Let me tell you, once I got into the plot of political intrigue, sex and attempted murder in Canada’s quiet capital, I was hooked. I looked forward to coming home from work every day for a week so I could find out what happened next to reporter Jack Macdonald as he tried to uncover what happened to his friend and political staffer Ed, who was found one morning floating almost dead in the Ottawa River after one particularly drunken night of debauchery.
There is something fun about reading a story that takes place in the very city you live in, where conversations are set in bars and restaurants you’ve frequented yourself. It makes the story more believable and in turn, draws you into the characters’ lives, as they could very well be people – and possibly politicians, staffers or journalists – you know.
I ran into the author himself at a book launch recently for Shopping for Votes, a non-fiction work by another federal political reporter, Susan Delacourt. I told him his characters were just too juicy and asked him if they were based on any real politicians, staffers or journalists in Ottawa.

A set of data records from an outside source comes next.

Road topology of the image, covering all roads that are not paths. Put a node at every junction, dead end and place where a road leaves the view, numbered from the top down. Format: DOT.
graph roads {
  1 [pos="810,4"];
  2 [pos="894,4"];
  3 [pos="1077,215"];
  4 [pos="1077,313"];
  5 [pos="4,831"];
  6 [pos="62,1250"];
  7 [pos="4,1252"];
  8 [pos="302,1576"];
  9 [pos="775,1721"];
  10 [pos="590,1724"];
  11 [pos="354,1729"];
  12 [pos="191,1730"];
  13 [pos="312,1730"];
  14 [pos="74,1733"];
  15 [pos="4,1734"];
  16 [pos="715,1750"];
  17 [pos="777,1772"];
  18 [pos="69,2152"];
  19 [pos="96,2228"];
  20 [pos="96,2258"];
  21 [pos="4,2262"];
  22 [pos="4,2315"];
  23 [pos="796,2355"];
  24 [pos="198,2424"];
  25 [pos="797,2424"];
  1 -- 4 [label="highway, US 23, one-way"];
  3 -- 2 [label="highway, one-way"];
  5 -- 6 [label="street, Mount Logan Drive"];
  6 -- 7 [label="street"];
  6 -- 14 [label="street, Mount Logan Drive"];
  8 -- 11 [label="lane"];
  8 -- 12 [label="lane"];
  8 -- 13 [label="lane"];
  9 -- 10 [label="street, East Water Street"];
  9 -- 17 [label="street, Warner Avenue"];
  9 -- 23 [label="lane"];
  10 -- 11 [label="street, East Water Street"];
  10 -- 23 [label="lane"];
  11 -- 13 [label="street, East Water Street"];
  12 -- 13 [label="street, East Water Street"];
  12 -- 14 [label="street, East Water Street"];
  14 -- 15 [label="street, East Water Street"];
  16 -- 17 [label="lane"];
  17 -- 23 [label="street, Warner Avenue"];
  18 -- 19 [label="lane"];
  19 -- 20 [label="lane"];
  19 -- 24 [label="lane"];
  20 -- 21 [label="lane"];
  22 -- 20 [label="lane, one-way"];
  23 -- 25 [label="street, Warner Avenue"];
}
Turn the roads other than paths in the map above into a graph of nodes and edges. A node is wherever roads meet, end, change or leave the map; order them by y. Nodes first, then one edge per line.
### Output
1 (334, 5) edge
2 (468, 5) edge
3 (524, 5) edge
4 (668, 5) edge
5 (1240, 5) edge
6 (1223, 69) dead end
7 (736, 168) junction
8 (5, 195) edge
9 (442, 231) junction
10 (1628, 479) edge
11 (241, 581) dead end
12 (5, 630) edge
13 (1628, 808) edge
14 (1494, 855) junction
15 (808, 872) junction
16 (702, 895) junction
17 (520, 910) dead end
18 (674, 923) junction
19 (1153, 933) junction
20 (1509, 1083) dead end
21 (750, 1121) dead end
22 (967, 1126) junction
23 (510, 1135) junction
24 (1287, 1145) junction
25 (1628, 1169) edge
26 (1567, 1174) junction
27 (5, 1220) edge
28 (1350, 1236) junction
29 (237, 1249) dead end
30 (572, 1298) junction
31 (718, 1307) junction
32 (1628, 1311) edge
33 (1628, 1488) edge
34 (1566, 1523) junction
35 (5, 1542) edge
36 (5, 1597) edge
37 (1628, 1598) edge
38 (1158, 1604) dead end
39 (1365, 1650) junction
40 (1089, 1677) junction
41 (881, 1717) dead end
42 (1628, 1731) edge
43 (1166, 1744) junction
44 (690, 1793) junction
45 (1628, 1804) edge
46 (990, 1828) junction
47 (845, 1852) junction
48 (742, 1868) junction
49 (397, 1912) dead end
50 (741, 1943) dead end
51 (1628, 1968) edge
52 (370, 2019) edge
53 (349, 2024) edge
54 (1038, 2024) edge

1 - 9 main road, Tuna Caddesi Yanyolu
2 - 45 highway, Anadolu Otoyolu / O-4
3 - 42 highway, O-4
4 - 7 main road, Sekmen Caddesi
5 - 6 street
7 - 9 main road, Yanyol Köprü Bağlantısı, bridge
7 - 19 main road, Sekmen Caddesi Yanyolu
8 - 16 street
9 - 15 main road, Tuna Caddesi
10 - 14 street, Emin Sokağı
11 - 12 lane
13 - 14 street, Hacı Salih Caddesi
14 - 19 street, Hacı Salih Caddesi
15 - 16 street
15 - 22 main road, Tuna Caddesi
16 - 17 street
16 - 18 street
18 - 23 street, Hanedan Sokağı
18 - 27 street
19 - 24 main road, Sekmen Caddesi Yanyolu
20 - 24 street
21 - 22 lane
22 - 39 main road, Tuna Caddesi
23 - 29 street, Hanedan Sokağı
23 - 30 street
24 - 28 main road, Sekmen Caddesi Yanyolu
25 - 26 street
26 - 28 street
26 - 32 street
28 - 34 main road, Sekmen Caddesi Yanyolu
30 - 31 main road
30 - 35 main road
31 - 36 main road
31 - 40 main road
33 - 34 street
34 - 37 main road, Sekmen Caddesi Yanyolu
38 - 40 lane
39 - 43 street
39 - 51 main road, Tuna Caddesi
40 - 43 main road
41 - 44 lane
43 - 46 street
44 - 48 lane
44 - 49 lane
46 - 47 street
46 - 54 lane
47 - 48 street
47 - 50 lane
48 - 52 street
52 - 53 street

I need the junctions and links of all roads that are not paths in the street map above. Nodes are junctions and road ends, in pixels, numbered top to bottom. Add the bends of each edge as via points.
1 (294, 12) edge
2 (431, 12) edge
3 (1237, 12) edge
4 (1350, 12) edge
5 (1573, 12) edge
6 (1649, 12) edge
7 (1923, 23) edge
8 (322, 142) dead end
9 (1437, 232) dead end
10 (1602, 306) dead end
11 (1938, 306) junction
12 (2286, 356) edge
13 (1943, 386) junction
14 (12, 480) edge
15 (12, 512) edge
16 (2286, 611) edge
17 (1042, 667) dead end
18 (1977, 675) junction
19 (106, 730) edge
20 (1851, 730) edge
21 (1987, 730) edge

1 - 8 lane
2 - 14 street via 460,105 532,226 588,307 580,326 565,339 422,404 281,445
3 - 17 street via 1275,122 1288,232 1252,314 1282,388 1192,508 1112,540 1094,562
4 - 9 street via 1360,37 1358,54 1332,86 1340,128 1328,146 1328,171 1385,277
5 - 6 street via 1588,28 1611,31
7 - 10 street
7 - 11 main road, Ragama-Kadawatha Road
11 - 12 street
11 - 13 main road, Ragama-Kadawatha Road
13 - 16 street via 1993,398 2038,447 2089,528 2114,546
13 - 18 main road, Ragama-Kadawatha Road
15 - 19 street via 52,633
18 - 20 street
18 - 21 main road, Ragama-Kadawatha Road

But like any good journalist knows, sometimes you have to protect your sources and he wouldn’t divulge to me any hints as to who his characters might be based on.
Maher has done a truly great job of taking his vast knowledge of Canadian federal politics and using it as the backdrop for a great story that’s fun to read.
I would give this book a 3 out of 5 for it’s sheer entertainment value. It’s certainly not one of the best books I’ve ever read and it’s not going to win any literary prizes any time soon, but it’s a fun story with lots of twists and a perfect quick read for any political junkie.